Project description:We studied the role of temporal and spatial changes in high-frequency oscillation (HFO, 80-500 Hz) generation in epileptogenesis following traumatic brain injury (TBI). Experiments were conducted on adult male Sprague Dawley rats. For the TBI group, fluid percussion injury (FPI) on the left sensorimotor area was performed to induce posttraumatic epileptogenesis. For the sham control group, only the craniotomy was performed. After TBI, 8 bipolar micro-electrodes were implanted bilaterally in the prefrontal cortex, perilesional area and homotopic contralateral site, striatum, and hippocampus. Long-term video/local field potential (LFP) recordings were performed for up to 21 weeks to identify and characterize seizures and capture HFOs. The electrode tip locations and the volume of post TBI brain lesions were further estimated by ex-vivo MRI scans. HFOs were detected during slow-wave sleep and categorized as ripple (80-200 Hz) and fast ripple (FR, 250-500 Hz) events. HFO rates and the HFO peak frequencies were compared in the 8 recording locations and across 8-weeks following TBI. Data from 48 rats (8 sham controls and 40 TBI rats) were analyzed. Within the TBI group, 22 rats (55%) developed recurrent spontaneous seizures (E+ group), at an average of 62.2 (+17.1) days, while 18 rats (45%) did not (E- group). We observed that the HFOs in the E+ group had a higher mean peak frequency than the E- group and the sham group (P < 0.05). Furthermore, the FR rate of the E+ group showed a significant increase compared to the E-group (P < 0.01) and sham control group (P < 0.01), specifically in the perilesional area, homotopic contralateral site, bilateral hippocampus, and to a lesser degree bilateral striatum.
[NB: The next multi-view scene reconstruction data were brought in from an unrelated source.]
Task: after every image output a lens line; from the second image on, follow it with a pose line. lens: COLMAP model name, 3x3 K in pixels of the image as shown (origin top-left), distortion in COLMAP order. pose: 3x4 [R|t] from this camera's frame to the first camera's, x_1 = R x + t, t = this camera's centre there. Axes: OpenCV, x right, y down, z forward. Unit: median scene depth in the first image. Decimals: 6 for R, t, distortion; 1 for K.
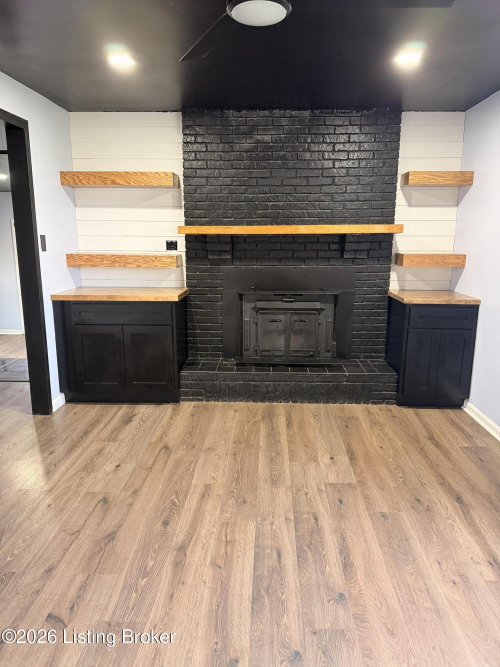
lens RADIAL K [[469.8, 0, 251.3], [0, 469.8, 340.0], [0, 0, 1]] dist [0.057032, -0.061854]
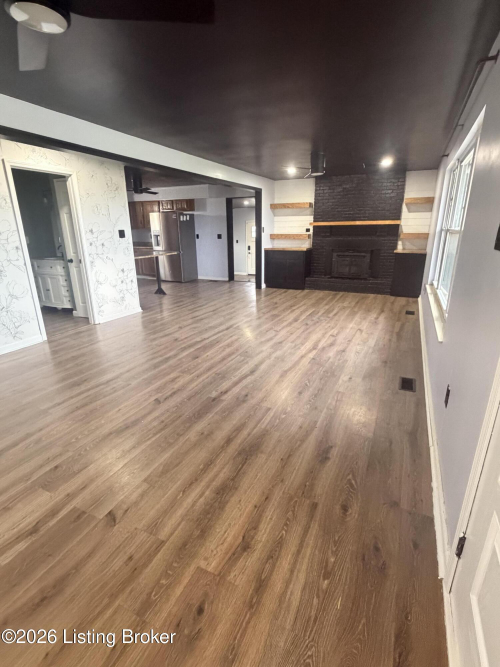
lens RADIAL K [[323.0, 0, 253.3], [0, 323.0, 333.0], [0, 0, 1]] dist [0.003238, 0.000584]
pose [[0.920783, 0.108602, -0.374652, 0.305436], [-0.071558, 0.991190, 0.111452, 0.197312], [0.383455, -0.075814, 0.920443, -0.857175]]
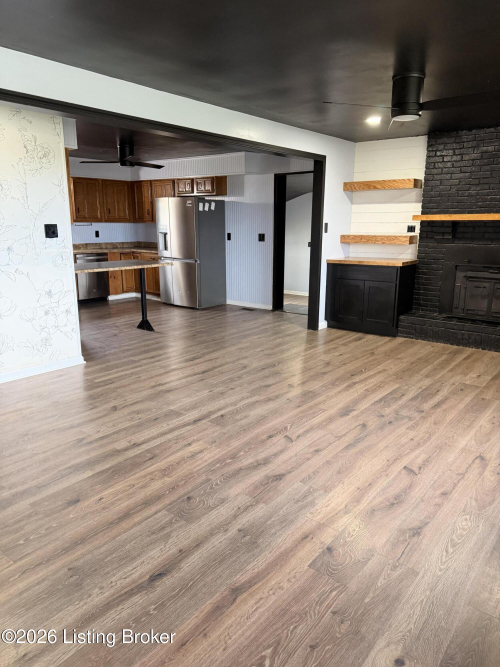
lens RADIAL K [[469.8, 0, 254.8], [0, 469.8, 333.4], [0, 0, 1]] dist [0.057032, -0.061854]
pose [[0.809985, 0.133343, -0.571090, 0.330573], [-0.126870, 0.990589, 0.051349, 0.103935], [0.572563, 0.030862, 0.819280, -0.457847]]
When compared across time, the increased FR rate in the E+ group occurred immediately after the insult and remained stable across the duration of the experiment. In addition, lesion size was not statistically different in the E+ and E- group and was not correlated with HFO rates. Our results suggest that TBI results in the formation of a widespread epileptogenic network. FR rates serve as a biomarker of network formation and predict the future development of epilepsy, however FR are not a temporally specific biomarker of TBI sequelae responsible for epileptogenesis. These results suggest that in patients, future risk of post-TBI epilepsy can be predicted early using FR.